Tras la confesión y arrepentimiento de los acusados, las partes desistieron de los testigos. Luego, se dio inicio a los alegatos. El fiscal Bergesio remarcó que la confesión fue clara, que se produjo un desapoderamiento violento y que se utilizó un arma impropia para consumar el hecho. “Cavieres usó el arma pero asumieron ambos la responsabilidad. El arma fue usada como elemento contundente para lastimar. Después se dieron a la fuga y costó hallarlos”, señaló. Mantuvo la acusación y pidió una pena de ocho años para Cavieres y de siete para Verón.
A su turno, el defensor García destacó que su defendido no tiene antecedentes penales y que se usó un arma de utilería, que no causaba daño. “Con un arma real otro era el resultado”, señaló y pidió la pena mínima. Luego, su par Carrasco valoró que el arma utilizada fuera de utilería. “Dijeron ‘utilizamos un arma de utilería para evitar cualquier peligro’”, remarcó. Además, advirtió que el arma en cuestión no se peritó. “Verón merece una pena pero no a cualquier costo; tiene que haber un límite. Solo hubo daño patrimonial”, destacó y pidió una pena de cinco años y seis meses.
Finalizados los alegatos, los acusados expresaron una última palabra. De este modo, volvieron a pedir perdón. Los magistrados pasaron a un cuarto intermedio y dieron a conocer el veredicto. Cavieres y Verón fueron hallados culpables en el delito de “robo agravado por el uso de arma” y condenados a la pena de siete años y de seis años y seis meses, respectivamente. Además, Verón fue declarado reincidente.n
Un atraco, un importante botín, fuga y captura
De acuerdo con la crónica policial, el 13 de junio, a las 21.10, cuando un empleado de una empresa de cadetería salía del estudio, los acusados –ambos oriundos de la provincia de Buenos Aires- aprovecharon la ocasión y entraron al Estudio Contable Haddad, ubicado en Rojas al 600, de esta Capital. Allí sorprendieron a Juan Pablo Haddad –hijo de César Haddad, propietario del Estudio Contable-. Con amenazas y empujones, redujeron al propietario y a cuatro empleados. De esta manera, los maleantes se hicieron de un botín de U$S 4.000, $40.000 y otros elementos de valor. Luego, se dieron a la fuga.

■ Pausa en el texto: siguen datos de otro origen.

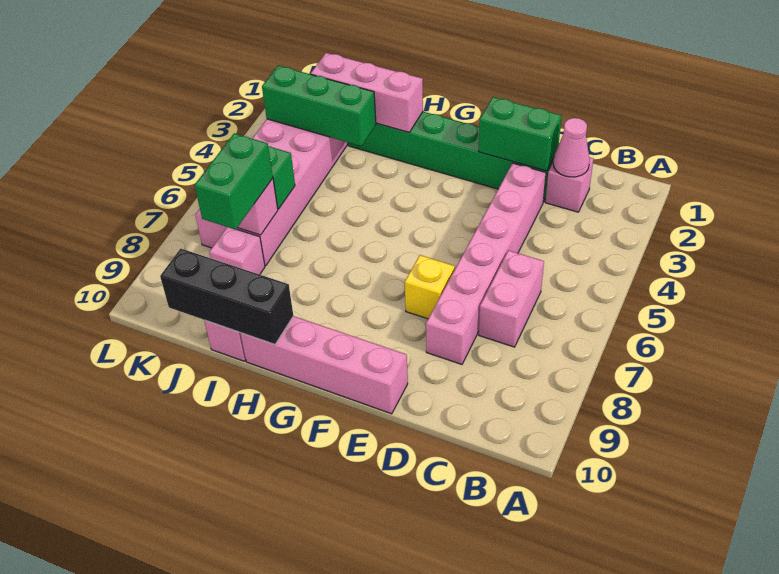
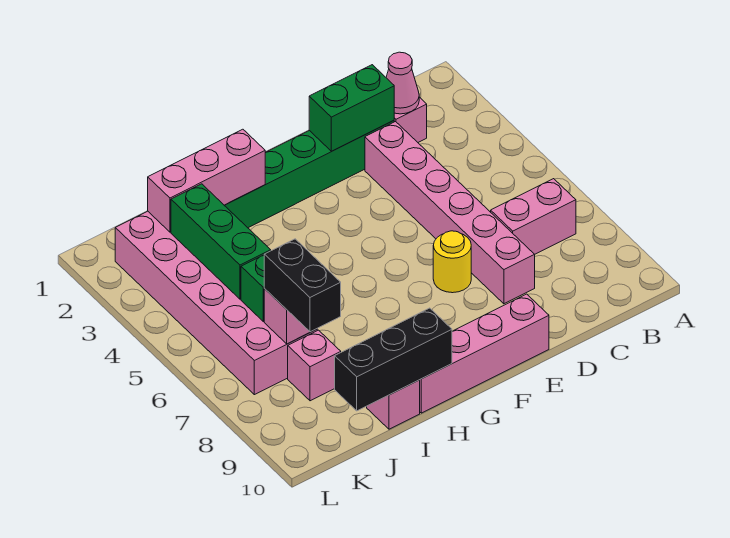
pink 1x2 brick [479,250,544,347] -> pink 1x2 brick turned to [491,179,576,254]
yellow 1x1 brick [405,255,455,319] -> yellow 1x1 round brick [433,231,471,293]
green 1x3 brick [262,66,376,146] -> green 1x3 brick turned to [171,184,271,299]
green 1x2 brick [195,133,273,230] -> black 1x2 brick [264,239,341,332]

Los maleantes se abalanzaron sobre Haddad y tras exigirle la entrega de dinero, lo habrían golpeado en la cabeza. Tras amenazarlo, aquél les habría entregado el dinero y los asaltantes rápidamente se dieron a la fuga a pie.
Darío Fabián Verón fue hallado una semana después en San Nicolás, Buenos Aires, y Eduardo Florencio Cavieres fue localizado en septiembre en La Rioja.